● Exercise prompt: Rewrite every line of the items below as a Markdown table with the columns "No." and "Line", numbering the rows in order and omitting blank lines.

— START OF Supplied material —

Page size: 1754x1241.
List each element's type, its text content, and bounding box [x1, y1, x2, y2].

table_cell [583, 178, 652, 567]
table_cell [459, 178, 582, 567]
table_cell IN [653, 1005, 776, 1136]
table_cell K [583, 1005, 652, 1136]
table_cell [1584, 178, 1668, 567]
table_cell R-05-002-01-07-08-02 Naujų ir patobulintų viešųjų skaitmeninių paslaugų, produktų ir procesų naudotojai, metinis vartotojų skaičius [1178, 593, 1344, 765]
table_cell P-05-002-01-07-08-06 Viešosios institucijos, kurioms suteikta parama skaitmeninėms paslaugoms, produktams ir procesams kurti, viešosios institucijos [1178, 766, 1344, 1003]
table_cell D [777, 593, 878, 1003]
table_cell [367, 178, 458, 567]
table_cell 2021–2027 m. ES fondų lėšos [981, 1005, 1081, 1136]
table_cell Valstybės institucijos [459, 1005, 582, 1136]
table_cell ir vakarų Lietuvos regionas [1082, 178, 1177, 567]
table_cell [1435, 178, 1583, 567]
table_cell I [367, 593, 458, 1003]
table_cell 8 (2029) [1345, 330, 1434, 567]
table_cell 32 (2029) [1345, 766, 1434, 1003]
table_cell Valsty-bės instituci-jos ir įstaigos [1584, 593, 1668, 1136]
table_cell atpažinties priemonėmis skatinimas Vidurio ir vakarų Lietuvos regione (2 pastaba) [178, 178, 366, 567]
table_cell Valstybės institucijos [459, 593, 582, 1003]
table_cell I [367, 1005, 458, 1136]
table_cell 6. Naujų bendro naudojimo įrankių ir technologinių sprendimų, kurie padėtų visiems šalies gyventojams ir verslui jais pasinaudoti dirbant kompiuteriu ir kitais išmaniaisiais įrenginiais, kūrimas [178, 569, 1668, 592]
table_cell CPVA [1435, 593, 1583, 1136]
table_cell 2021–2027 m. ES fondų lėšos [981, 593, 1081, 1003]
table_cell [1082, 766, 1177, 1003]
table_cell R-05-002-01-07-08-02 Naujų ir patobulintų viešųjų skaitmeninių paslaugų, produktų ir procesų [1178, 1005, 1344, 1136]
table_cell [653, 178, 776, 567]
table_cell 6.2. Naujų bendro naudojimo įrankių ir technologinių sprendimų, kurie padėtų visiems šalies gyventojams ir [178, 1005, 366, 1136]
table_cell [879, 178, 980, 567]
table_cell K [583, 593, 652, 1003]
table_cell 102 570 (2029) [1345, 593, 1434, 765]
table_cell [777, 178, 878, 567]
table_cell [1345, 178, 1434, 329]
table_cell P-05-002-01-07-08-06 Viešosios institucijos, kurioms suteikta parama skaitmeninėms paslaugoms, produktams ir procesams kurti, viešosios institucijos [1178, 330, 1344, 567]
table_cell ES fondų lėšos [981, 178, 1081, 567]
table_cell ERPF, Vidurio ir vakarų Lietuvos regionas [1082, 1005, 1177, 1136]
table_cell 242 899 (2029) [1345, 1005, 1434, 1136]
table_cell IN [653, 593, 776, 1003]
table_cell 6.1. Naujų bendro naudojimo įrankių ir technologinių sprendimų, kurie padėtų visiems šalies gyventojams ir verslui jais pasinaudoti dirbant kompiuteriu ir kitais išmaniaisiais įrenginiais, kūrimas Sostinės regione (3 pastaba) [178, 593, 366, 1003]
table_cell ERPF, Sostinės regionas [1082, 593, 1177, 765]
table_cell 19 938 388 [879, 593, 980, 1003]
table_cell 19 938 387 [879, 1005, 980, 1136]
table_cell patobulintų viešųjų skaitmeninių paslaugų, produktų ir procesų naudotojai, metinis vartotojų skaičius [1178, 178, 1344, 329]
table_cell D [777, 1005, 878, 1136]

— END OF Supplied material —

● Task answer:
| No. | Line |
|---|---|
| 1 | Page size: 1754x1241. |
| 2 | List each element's type, its text content, and bounding box [x1, y1, x2, y2]. |
| 3 | table_cell [583, 178, 652, 567] |
| 4 | table_cell [459, 178, 582, 567] |
| 5 | table_cell IN [653, 1005, 776, 1136] |
| 6 | table_cell K [583, 1005, 652, 1136] |
| 7 | table_cell [1584, 178, 1668, 567] |
| 8 | table_cell R-05-002-01-07-08-02 Naujų ir patobulintų viešųjų skaitmeninių paslaugų, produktų ir procesų naudotojai, metinis vartotojų skaičius [1178, 593, 1344, 765] |
| 9 | table_cell P-05-002-01-07-08-06 Viešosios institucijos, kurioms suteikta parama skaitmeninėms paslaugoms, produktams ir procesams kurti, viešosios institucijos [1178, 766, 1344, 1003] |
| 10 | table_cell D [777, 593, 878, 1003] |
| 11 | table_cell [367, 178, 458, 567] |
| 12 | table_cell 2021–2027 m. ES fondų lėšos [981, 1005, 1081, 1136] |
| 13 | table_cell Valstybės institucijos [459, 1005, 582, 1136] |
| 14 | table_cell ir vakarų Lietuvos regionas [1082, 178, 1177, 567] |
| 15 | table_cell [1435, 178, 1583, 567] |
| 16 | table_cell I [367, 593, 458, 1003] |
| 17 | table_cell 8 (2029) [1345, 330, 1434, 567] |
| 18 | table_cell 32 (2029) [1345, 766, 1434, 1003] |
| 19 | table_cell Valsty-bės instituci-jos ir įstaigos [1584, 593, 1668, 1136] |
| 20 | table_cell atpažinties priemonėmis skatinimas Vidurio ir vakarų Lietuvos regione (2 pastaba) [178, 178, 366, 567] |
| 21 | table_cell Valstybės institucijos [459, 593, 582, 1003] |
| 22 | table_cell I [367, 1005, 458, 1136] |
| 23 | table_cell 6. Naujų bendro naudojimo įrankių ir technologinių sprendimų, kurie padėtų visiems šalies gyventojams ir verslui jais pasinaudoti dirbant kompiuteriu ir kitais išmaniaisiais įrenginiais, kūrimas [178, 569, 1668, 592] |
| 24 | table_cell CPVA [1435, 593, 1583, 1136] |
| 25 | table_cell 2021–2027 m. ES fondų lėšos [981, 593, 1081, 1003] |
| 26 | table_cell [1082, 766, 1177, 1003] |
| 27 | table_cell R-05-002-01-07-08-02 Naujų ir patobulintų viešųjų skaitmeninių paslaugų, produktų ir procesų [1178, 1005, 1344, 1136] |
| 28 | table_cell [653, 178, 776, 567] |
| 29 | table_cell 6.2. Naujų bendro naudojimo įrankių ir technologinių sprendimų, kurie padėtų visiems šalies gyventojams ir [178, 1005, 366, 1136] |
| 30 | table_cell [879, 178, 980, 567] |
| 31 | table_cell K [583, 593, 652, 1003] |
| 32 | table_cell 102 570 (2029) [1345, 593, 1434, 765] |
| 33 | table_cell [777, 178, 878, 567] |
| 34 | table_cell [1345, 178, 1434, 329] |
| 35 | table_cell P-05-002-01-07-08-06 Viešosios institucijos, kurioms suteikta parama skaitmeninėms paslaugoms, produktams ir procesams kurti, viešosios institucijos [1178, 330, 1344, 567] |
| 36 | table_cell ES fondų lėšos [981, 178, 1081, 567] |
| 37 | table_cell ERPF, Vidurio ir vakarų Lietuvos regionas [1082, 1005, 1177, 1136] |
| 38 | table_cell 242 899 (2029) [1345, 1005, 1434, 1136] |
| 39 | table_cell IN [653, 593, 776, 1003] |
| 40 | table_cell 6.1. Naujų bendro naudojimo įrankių ir technologinių sprendimų, kurie padėtų visiems šalies gyventojams ir verslui jais pasinaudoti dirbant kompiuteriu ir kitais išmaniaisiais įrenginiais, kūrimas Sostinės regione (3 pastaba) [178, 593, 366, 1003] |
| 41 | table_cell ERPF, Sostinės regionas [1082, 593, 1177, 765] |
| 42 | table_cell 19 938 388 [879, 593, 980, 1003] |
| 43 | table_cell 19 938 387 [879, 1005, 980, 1136] |
| 44 | table_cell patobulintų viešųjų skaitmeninių paslaugų, produktų ir procesų naudotojai, metinis vartotojų skaičius [1178, 178, 1344, 329] |
| 45 | table_cell D [777, 1005, 878, 1136] |